17. Voor vergoeding van proceskosten in deze zaak bestaat geen aanleiding.

Beslissing

De rechtbank:
  • verklaart het beroep met zaaknummer AWB 17/4218 gegrond;
  • vernietigt het bestreden besluit;
  • draagt verweerder op een nieuw besluit te nemen met inachtneming van deze uitspraak;
  • veroordeelt verweerder in de proceskosten van eiser tot een bedrag van € 990,-;
  • verklaart het beroep met zaaknummer AWB 17/4206 niet-ontvankelijk.
De voorzieningenrechter:
- wijst het verzoek om een voorlopige voorziening af (zaaknummer AWB 17/4219).
Deze uitspraak is gedaan door mr.
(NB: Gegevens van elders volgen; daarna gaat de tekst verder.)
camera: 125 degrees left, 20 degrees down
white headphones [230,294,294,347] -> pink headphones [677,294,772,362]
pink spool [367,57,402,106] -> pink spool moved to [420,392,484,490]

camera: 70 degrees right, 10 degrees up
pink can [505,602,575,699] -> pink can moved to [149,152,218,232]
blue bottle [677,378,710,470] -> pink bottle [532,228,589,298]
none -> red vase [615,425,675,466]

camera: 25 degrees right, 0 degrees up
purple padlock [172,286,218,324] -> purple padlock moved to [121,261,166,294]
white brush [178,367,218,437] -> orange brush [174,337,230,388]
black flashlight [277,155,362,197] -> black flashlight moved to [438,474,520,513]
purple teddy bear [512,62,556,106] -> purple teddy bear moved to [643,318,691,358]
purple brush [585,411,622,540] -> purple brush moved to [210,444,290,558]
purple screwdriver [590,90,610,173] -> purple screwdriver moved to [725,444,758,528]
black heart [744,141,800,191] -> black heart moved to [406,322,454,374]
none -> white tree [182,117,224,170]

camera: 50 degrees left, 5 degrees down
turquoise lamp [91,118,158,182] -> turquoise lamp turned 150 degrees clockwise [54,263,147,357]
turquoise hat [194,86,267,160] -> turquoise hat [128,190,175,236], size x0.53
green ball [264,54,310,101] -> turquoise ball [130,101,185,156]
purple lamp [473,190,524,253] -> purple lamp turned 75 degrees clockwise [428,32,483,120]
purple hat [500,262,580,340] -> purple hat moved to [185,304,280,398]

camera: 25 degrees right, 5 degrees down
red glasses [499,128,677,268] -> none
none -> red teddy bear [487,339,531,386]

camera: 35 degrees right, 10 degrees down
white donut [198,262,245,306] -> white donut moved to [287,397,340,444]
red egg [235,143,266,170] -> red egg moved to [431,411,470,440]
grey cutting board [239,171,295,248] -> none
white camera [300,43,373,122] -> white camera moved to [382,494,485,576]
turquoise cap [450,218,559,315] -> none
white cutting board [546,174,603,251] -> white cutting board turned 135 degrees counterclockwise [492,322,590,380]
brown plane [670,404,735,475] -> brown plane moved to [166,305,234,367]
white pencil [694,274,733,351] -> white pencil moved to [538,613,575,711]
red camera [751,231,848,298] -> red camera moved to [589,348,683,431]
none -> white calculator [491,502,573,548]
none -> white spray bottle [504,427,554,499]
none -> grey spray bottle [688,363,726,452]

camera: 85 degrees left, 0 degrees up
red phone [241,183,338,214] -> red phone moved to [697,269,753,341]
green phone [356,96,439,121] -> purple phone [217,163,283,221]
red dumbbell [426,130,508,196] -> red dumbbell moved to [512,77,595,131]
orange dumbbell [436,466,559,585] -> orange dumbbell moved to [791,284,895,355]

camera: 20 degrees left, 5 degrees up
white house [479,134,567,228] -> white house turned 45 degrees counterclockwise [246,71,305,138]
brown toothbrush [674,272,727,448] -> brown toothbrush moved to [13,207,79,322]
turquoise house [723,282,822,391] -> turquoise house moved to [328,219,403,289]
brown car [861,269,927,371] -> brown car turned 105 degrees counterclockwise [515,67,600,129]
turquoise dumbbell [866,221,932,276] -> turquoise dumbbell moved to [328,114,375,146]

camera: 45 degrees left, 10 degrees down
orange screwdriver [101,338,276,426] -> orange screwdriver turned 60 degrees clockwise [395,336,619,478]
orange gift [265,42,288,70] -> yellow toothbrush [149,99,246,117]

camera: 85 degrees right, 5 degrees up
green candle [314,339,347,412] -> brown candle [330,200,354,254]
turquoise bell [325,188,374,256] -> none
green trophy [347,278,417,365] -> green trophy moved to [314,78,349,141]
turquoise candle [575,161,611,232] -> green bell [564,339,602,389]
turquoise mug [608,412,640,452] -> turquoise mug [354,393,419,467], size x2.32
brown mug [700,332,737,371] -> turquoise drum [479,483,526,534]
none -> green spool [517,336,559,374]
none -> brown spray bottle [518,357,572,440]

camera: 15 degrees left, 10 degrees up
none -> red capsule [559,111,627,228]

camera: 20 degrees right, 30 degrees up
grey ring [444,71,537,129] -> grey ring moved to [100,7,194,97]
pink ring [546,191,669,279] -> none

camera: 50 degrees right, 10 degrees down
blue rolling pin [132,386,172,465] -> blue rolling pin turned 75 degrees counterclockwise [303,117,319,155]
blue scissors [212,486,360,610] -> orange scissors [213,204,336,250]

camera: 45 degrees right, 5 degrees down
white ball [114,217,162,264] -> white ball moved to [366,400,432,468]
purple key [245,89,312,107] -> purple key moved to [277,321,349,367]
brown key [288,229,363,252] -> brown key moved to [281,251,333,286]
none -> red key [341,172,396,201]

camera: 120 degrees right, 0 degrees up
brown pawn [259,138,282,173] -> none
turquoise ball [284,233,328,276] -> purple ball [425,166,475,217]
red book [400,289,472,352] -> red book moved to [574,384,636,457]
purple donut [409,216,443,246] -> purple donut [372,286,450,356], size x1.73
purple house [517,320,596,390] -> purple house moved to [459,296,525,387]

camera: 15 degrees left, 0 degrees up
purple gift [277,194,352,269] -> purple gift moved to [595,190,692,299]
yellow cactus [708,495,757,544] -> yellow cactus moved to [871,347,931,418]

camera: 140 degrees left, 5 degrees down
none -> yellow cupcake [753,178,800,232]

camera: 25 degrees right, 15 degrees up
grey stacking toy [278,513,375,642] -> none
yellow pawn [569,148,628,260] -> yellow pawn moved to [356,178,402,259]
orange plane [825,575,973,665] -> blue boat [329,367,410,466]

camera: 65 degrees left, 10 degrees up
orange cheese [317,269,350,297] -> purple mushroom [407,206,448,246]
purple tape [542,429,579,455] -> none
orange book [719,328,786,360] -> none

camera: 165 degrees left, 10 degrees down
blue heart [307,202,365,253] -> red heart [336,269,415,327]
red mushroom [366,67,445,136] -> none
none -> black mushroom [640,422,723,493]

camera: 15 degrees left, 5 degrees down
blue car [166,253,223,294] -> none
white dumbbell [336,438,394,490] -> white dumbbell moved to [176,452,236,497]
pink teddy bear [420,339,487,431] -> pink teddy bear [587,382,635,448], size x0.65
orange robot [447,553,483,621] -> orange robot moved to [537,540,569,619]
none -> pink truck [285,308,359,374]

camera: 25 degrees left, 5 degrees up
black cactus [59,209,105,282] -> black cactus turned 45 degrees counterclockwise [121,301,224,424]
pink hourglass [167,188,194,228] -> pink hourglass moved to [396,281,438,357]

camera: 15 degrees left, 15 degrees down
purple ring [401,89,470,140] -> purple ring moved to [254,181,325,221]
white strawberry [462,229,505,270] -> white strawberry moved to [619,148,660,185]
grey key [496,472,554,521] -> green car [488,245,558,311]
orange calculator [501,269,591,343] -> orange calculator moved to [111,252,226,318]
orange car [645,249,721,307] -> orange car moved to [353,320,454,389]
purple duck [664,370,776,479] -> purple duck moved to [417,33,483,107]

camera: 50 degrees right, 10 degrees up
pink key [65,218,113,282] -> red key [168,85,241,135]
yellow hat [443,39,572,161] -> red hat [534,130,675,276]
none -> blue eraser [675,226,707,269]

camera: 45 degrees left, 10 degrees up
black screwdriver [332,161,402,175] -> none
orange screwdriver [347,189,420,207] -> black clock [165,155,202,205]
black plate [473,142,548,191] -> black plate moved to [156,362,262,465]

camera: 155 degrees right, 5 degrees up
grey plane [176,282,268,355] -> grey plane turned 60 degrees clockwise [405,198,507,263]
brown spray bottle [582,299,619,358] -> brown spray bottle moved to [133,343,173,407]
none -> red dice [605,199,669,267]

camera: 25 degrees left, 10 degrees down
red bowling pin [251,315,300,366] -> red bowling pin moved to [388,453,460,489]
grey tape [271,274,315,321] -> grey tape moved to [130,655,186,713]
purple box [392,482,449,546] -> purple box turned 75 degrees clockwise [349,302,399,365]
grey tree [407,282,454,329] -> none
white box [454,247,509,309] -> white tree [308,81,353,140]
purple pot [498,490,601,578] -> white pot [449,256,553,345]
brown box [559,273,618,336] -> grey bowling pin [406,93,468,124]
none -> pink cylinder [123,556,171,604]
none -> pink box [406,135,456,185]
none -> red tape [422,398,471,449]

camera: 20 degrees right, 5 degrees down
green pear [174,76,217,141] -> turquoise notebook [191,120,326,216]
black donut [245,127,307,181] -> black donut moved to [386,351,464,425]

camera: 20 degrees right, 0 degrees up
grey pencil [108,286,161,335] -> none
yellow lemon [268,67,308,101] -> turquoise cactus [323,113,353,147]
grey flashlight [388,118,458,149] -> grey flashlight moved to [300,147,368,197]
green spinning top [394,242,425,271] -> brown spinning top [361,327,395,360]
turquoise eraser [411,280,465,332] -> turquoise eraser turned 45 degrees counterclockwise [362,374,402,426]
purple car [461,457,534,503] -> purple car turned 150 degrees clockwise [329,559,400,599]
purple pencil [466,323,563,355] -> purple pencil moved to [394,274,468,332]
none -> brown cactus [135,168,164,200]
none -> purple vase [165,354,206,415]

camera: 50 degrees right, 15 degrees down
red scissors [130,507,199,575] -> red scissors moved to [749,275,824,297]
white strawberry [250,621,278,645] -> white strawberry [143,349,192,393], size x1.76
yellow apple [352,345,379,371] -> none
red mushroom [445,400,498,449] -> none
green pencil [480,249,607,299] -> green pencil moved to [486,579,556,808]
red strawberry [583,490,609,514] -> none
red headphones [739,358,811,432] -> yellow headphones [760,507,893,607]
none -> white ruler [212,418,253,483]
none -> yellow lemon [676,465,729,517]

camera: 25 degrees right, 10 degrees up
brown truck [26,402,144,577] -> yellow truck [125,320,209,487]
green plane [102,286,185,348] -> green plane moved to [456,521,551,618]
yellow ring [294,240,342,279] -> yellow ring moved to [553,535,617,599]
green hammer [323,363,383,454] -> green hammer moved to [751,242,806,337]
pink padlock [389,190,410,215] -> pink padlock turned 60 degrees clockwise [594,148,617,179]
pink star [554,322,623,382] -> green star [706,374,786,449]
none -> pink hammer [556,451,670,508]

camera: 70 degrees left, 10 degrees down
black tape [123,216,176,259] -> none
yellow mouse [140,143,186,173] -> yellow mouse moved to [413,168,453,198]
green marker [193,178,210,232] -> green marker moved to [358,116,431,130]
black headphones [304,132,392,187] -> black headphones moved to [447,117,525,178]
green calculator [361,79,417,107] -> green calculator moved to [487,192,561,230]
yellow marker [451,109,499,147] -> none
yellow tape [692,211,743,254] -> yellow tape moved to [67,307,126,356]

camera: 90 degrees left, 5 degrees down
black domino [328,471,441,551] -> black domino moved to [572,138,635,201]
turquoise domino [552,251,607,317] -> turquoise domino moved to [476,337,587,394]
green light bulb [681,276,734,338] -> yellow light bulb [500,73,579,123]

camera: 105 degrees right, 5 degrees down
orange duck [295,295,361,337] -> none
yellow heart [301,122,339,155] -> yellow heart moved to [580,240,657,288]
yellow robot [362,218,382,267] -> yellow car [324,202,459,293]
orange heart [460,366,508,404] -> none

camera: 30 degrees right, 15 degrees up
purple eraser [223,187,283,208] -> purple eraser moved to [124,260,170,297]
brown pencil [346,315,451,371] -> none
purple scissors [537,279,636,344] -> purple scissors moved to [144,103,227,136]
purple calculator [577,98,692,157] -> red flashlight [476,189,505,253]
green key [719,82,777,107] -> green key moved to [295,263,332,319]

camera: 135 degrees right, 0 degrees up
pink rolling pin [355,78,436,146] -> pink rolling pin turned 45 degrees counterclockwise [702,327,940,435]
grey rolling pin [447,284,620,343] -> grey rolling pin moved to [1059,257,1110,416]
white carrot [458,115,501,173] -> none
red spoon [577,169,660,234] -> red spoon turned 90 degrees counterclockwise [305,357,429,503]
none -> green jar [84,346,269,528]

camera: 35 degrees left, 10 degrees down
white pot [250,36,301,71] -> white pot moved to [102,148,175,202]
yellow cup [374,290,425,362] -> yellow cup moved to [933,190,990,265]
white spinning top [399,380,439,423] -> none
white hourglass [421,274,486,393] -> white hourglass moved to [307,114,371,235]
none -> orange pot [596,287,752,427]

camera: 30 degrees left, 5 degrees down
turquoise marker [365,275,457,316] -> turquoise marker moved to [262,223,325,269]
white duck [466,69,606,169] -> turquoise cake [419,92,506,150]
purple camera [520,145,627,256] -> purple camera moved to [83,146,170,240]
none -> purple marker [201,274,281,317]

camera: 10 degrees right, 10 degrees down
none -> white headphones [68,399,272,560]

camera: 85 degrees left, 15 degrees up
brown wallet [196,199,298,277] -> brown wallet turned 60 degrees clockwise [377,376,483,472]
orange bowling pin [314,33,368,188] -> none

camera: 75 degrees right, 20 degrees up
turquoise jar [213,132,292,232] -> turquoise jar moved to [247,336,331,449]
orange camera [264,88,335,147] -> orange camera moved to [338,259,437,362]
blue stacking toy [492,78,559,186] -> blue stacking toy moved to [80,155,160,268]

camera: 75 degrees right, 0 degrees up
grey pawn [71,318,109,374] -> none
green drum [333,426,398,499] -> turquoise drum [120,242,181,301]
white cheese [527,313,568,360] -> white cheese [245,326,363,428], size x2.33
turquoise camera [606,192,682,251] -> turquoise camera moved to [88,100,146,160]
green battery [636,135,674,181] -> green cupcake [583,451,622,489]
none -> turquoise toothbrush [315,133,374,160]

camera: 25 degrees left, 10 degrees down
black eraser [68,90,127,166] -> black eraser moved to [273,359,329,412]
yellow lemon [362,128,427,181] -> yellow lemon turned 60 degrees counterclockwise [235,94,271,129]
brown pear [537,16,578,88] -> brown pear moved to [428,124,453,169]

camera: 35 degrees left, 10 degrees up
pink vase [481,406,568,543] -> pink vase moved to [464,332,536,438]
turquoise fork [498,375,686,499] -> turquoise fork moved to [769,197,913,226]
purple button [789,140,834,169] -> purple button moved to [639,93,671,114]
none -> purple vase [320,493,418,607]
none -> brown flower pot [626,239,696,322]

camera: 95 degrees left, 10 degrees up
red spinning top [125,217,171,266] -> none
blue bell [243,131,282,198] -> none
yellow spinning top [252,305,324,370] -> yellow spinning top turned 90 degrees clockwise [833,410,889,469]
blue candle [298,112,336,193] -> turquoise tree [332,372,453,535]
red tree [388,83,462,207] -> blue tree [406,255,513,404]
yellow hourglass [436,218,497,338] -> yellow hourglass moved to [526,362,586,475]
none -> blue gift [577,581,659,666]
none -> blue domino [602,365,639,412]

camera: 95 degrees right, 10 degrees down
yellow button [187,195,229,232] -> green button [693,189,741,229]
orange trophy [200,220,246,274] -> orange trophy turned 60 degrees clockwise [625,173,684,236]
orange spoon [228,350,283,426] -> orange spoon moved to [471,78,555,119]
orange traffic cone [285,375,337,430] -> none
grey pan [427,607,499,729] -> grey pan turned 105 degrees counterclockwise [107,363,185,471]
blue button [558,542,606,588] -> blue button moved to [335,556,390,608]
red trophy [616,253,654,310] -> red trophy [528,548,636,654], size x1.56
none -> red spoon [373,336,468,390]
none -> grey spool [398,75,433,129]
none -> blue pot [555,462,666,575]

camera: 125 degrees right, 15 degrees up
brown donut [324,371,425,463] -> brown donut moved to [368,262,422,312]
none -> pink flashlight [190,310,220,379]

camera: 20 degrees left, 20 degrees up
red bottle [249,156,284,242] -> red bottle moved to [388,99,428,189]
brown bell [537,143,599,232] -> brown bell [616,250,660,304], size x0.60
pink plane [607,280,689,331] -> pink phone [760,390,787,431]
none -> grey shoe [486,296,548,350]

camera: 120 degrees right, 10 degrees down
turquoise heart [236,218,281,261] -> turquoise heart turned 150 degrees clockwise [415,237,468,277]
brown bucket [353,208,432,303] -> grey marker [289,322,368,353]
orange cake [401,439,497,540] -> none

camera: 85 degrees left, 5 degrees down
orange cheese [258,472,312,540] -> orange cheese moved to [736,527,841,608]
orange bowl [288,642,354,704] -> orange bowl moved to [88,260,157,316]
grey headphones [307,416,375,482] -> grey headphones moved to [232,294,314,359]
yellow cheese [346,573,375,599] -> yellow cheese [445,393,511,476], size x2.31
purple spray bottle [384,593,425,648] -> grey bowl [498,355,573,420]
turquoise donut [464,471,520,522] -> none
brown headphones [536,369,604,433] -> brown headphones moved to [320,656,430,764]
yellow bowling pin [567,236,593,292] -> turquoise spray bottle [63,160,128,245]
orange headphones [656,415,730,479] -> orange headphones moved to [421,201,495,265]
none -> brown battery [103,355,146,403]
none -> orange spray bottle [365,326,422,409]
O. Veldman, (voorzieningen)rechter, in aanwezigheid van mr. S. Westerhof, griffier. De beslissing is in het openbaar uitgesproken op 5 april 2017.
griffier rechter
Afschrift verzonden aan partijen op:

Rechtsmiddel

Tegen deze uitspraak kan, voor zover het beroep betreft, binnen één week na de dag van verzending daarvan hoger beroep worden ingesteld bij de Afdeling bestuursrechtspraak van de Raad van State. Als hoger beroep is ingesteld, kan bij de voorzieningenrechter van de hogerberoepsrechter worden verzocht om het treffen van een voorlopige voorziening of om het opheffen of wijzigen van een bij deze uitspraak getroffen voorlopige voorziening.